Key differentiation factors

Encoding algorithm: MessagePack

The key differentiation factor of MessagePack is how it combines a schemaless serialization format with performant serialization speed and size:

  • Unlike JSON, it serializes to binary
  • Fine grained types to minimize value size as much as possible
  • Custom types (aka Extension types) to compensate disadvantages of ineffective serialization (eg: repeated data structures)
  • Types are encoded
  • Specification doesn’t define how to serialize object. The most common implementations are:
    • Array (aka compact form): attributes order is used to match payload values.
    • Map: attributes name are encoded alongside value (like JSON).

Note: The compact serialization form and the extension types feature are not suitable for data structure like events consumed by multiple services. Indeed both are fragile to change and introduce additional coupling between services at implementation level which, by the way, break the flexibility of a schemaless serialization format.

Schema: JSON Schema

JSON schema is a declarative format for describing structured data in JSON format. Schemas are JSON objects but contrary to avro, they aren’t meant to be used during serialization or deserialization. It’s mainly used to document shared data structure by defining precise validation rules called subschema.

JSON schema embraces the JSON philosophy by having limited types but extended validation rules for each of them. It makes it easy to use for simple cases but without limitation for complex one.

The specification defines in addition to JSON types:

Below a bunch of noticeable validation rules by types:

  • Object:
    • Properties defined in a JSON schema are optional by default. A specific validation rule named required properties must be defined for non optional properties.
    • By default a data structure is considered valid if it has properties not defined in its schema. This behavior can be changed by setting the specific keyword additionalProperties to false.

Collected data
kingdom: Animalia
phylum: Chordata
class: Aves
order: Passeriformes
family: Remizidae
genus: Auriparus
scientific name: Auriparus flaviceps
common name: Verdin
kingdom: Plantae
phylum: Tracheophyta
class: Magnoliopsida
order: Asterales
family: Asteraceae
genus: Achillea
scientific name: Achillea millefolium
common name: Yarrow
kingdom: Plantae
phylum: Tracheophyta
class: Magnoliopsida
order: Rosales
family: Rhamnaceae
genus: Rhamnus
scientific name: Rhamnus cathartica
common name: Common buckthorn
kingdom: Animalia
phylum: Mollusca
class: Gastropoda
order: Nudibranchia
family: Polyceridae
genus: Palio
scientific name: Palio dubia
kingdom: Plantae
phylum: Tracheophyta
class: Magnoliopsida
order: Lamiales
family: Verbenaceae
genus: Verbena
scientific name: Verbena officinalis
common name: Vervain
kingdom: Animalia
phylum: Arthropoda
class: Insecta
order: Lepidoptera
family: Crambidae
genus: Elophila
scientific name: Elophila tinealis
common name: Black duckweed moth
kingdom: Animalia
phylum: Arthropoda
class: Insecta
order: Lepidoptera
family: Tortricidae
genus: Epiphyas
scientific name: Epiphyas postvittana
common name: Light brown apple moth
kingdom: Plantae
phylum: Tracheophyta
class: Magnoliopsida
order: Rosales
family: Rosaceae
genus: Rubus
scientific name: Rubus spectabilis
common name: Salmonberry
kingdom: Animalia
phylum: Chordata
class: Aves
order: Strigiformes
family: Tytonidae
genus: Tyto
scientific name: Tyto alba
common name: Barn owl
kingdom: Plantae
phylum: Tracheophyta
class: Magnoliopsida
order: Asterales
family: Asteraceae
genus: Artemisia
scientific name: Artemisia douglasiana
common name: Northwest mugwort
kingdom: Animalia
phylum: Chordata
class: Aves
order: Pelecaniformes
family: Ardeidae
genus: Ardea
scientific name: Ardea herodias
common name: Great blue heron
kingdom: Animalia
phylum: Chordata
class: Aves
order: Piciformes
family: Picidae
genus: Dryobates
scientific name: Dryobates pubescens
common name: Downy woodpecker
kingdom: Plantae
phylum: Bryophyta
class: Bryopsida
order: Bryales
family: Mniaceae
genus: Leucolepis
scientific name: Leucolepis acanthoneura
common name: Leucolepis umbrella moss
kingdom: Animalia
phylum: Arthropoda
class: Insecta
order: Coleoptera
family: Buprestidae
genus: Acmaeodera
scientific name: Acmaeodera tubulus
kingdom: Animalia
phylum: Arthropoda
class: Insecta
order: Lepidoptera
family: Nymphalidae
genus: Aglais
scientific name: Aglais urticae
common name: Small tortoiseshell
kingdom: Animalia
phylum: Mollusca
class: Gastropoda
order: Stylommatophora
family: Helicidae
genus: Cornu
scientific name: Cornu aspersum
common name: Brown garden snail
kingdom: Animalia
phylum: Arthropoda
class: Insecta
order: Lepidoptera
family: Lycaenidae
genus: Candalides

**What you have to do**
Reproduce the full MessagePack and JSON Schema excerpt above word for word, without changing anything.

**Written reply**
Key differentiation factors

Encoding algorithm: MessagePack

The key differentiation factor of MessagePack is how it combines a schemaless serialization format with performant serialization speed and size:

  • Unlike JSON, it serializes to binary
  • Fine grained types to minimize value size as much as possible
  • Custom types (aka Extension types) to compensate disadvantages of ineffective serialization (eg: repeated data structures)
  • Types are encoded
  • Specification doesn’t define how to serialize object. The most common implementations are:
    • Array (aka compact form): attributes order is used to match payload values.
    • Map: attributes name are encoded alongside value (like JSON).

Note: The compact serialization form and the extension types feature are not suitable for data structure like events consumed by multiple services. Indeed both are fragile to change and introduce additional coupling between services at implementation level which, by the way, break the flexibility of a schemaless serialization format.

Schema: JSON Schema

JSON schema is a declarative format for describing structured data in JSON format. Schemas are JSON objects but contrary to avro, they aren’t meant to be used during serialization or deserialization. It’s mainly used to document shared data structure by defining precise validation rules called subschema.

JSON schema embraces the JSON philosophy by having limited types but extended validation rules for each of them. It makes it easy to use for simple cases but without limitation for complex one.

The specification defines in addition to JSON types:

Below a bunch of noticeable validation rules by types:

  • Object:
    • Properties defined in a JSON schema are optional by default. A specific validation rule named required properties must be defined for non optional properties.
    • By default a data structure is considered valid if it has properties not defined in its schema. This behavior can be changed by setting the specific keyword additionalProperties to false.